Strain sensor based on two concatenated abrupt-tapers in twin-core fiber

In this paper, a novel and high sensitivity optical fiber sensor based on Mach-Zehnder interferometer (MZI) with two concatenated abrupt-tapers in twin-core fiber (TCF) is proposed and experimentally demonstrated. The setup includes two abrupt-tapers with different size in TCF and then spliced with two segment of normal single mode fibers (SMFs). The multiple cladding mode will be excited within the TCF, partly coupled with the core mode while in the first taper. After propagation of these coupled modes, they will be recouped in the second tapers.
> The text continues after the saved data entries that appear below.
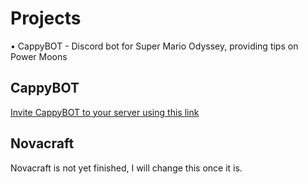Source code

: # Projects

• CappyBOT - Discord bot for Super Mario Odyssey, providing tips on Power Moons

## CappyBOT

[Invite CappyBOT to your server using this link](https://discordapp.com/oauth2/authorize?client_id=376215415527047168&scope=bot&permissions=8)

## Novacraft
Novacraft is not yet finished, I will change this once it is.
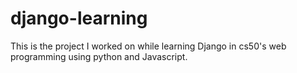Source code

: # django-learning
This is the project I worked on while learning Django in cs50's web programming using python and Javascript.
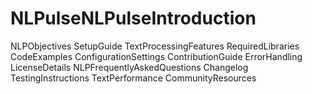 # NLPulseNLPulseIntroduction
NLPObjectives
SetupGuide
TextProcessingFeatures
RequiredLibraries
CodeExamples
ConfigurationSettings
ContributionGuide
ErrorHandling
LicenseDetails
NLPFrequentlyAskedQuestions
Changelog
TestingInstructions
TextPerformance
CommunityResources
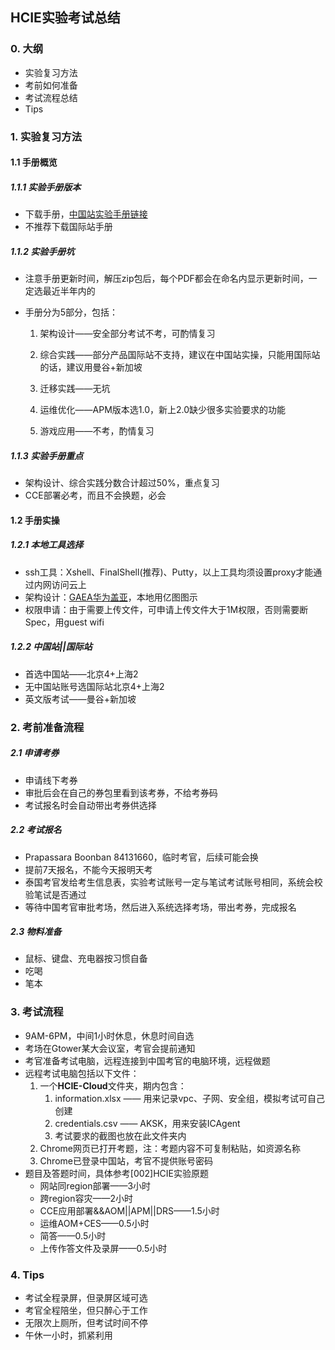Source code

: ## HCIE实验考试总结

### 0. 大纲

- 实验复习方法
- 考前如何准备
- 考试流程总结
- Tips

### 1. 实验复习方法

#### 1.1 手册概览

##### 1.1.1 实验手册版本

- 下载手册，[中国站实验手册链接](https://res-static.hc-cdn.cn/cloudbu-site/china/zh-cn/%E4%BA%91%E5%AD%A6%E9%99%A2/Materials%20for%20certification/HCIE-CloudServiceSolutionsArchitectV2.0LabGuide20220906.zip)
- 不推荐下载国际站手册

##### 1.1.2 实验手册坑

- 注意手册更新时间，解压zip包后，每个PDF都会在命名内显示更新时间，一定选最近半年内的
- 手册分为5部分，包括：
  
  1. 架构设计——安全部分考试不考，可酌情复习
  
  2. 综合实践——部分产品国际站不支持，建议在中国站实操，只能用国际站的话，建议用曼谷+新加坡
  3. 迁移实践——无坑
  4. 运维优化——APM版本选1.0，新上2.0缺少很多实验要求的功能
  5. 游戏应用——不考，酌情复习

##### 1.1.3 实验手册重点

- 架构设计、综合实践分数合计超过50%，重点复习
- CCE部署必考，而且不会换题，必会

#### 1.2 手册实操

##### 1.2.1 本地工具选择

- ssh工具：Xshell、FinalShell(推荐)、Putty，以上工具均须设置proxy才能通过内网访问云上
- 架构设计：[GAEA华为盖亚](https://hephaestus.gaea.cloudbu.huawei.com/#/nuclearBoat)，本地用亿图图示
- 权限申请：由于需要上传文件，可申请上传文件大于1M权限，否则需要断Spec，用guest wifi

##### 1.2.2 中国站||国际站

- 首选中国站——北京4+上海2
- 无中国站账号选国际站北京4+上海2
- 英文版考试——曼谷+新加坡

### 2. 考前准备流程

##### 2.1 申请考券

- 申请线下考券
- 审批后会在自己的券包里看到该考券，不给考券码
- 考试报名时会自动带出考券供选择

##### 2.2 考试报名

- Prapassara Boonban 84131660，临时考官，后续可能会换
- 提前7天报名，不能今天报明天考
- 泰国考官发给考生信息表，实验考试账号一定与笔试考试账号相同，系统会校验笔试是否通过
- 等待中国考官审批考场，然后进入系统选择考场，带出考券，完成报名

##### 2.3 物料准备

- 鼠标、键盘、充电器按习惯自备
- 吃喝
- 笔本

### 3. 考试流程

- 9AM-6PM，中间1小时休息，休息时间自选
- 考场在Gtower某大会议室，考官会提前通知
- 考官准备考试电脑，远程连接到中国考官的电脑环境，远程做题
- 远程考试电脑包括以下文件：
  1. 一个**HCIE-Cloud**文件夹，期内包含：
     1. information.xlsx —— 用来记录vpc、子网、安全组，模拟考试可自己创建
     2. credentials.csv —— AKSK，用来安装ICAgent
     3. 考试要求的截图也放在此文件夹内
  2. Chrome网页已打开考题，注：考题内容不可复制粘贴，如资源名称
  3. Chrome已登录中国站，考官不提供账号密码
- 题目及答题时间，具体参考[002]HCIE实验原题
  - 网站同region部署——3小时
  - 跨region容灾——2小时
  - CCE应用部署&&AOM||APM||DRS——1.5小时
  - 运维AOM+CES——0.5小时
  - 简答——0.5小时
  - 上传作答文件及录屏——0.5小时


### 4. Tips

- 考试全程录屏，但录屏区域可选
- 考官全程陪坐，但只醉心于工作
- 无限次上厕所，但考试时间不停
- 午休一小时，抓紧利用
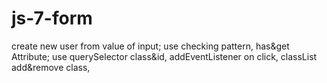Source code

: # js-7-form
create new user from value of input; use checking pattern,  has&get Attribute; use querySelector class&id, addEventListener on click, classList add&remove class,
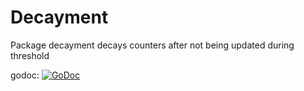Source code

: # Decayment
Package decayment decays counters after not being updated during threshold

godoc: [![GoDoc](https://godoc.org/github.com/glaslos/decayment?status.svg)](https://godoc.org/github.com/glaslos/decayment)
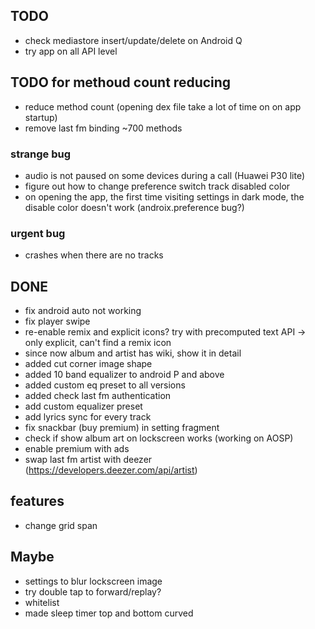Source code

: ## TODO
- check mediastore insert/update/delete on Android Q
- try app on all API level

## TODO for methoud count reducing
- reduce method count (opening dex file take a lot of time on on app startup)
- remove last fm binding ~700 methods

### strange bug 
- audio is not paused on some devices during a call (Huawei P30 lite)
- figure out how to change preference switch track disabled color
- on opening the app, the first time visiting settings in dark mode, the disable color doesn't work (androix.preference bug?)

### urgent bug
- crashes when there are no tracks

## DONE
- fix android auto not working
- fix player swipe
- re-enable remix and explicit icons? try with precomputed text API -> only explicit, can't find a remix icon
- since now album and artist has wiki, show it in detail
- added cut corner image shape
- added 10 band equalizer to android P and above
- added custom eq preset to all versions
- added check last fm authentication
- add custom equalizer preset
- add lyrics sync for every track
- fix snackbar (buy premium) in setting fragment
- check if show album art on lockscreen works (working on AOSP)
- enable premium with ads
- swap last fm artist with deezer (https://developers.deezer.com/api/artist) 


## features
- change grid span

## Maybe
- settings to blur lockscreen image
- try double tap to forward/replay?
- whitelist
- made sleep timer top and bottom curved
Through the two abrupt-tapers, we realized twice MZI. It is because of the two abrupt-tapers structure that the interference between modes is strengthened. Maximum interference resonance dips exceeds 19 dB. The interference fringe of this device would shift with the variation of strain. Therefore, we can desire the parameters through monitoring the wavelength shift of the transmission spectrum. The experimental results show that the sensitivity of the strain sensor is 6.39 pm/με when the resonance wavelength is 1466.2 nm. Especially, a higher sensitivity has achieved in this paper compared with other strain sensor, which sensitivity is up to 7.6 pm/με at 1716.5 nm with interferometer extinction ratio of 11 dB. The proposed sensor is easy-fabricated, low-cost and high sensitivity, which is very suitable for physical application of strain measurement.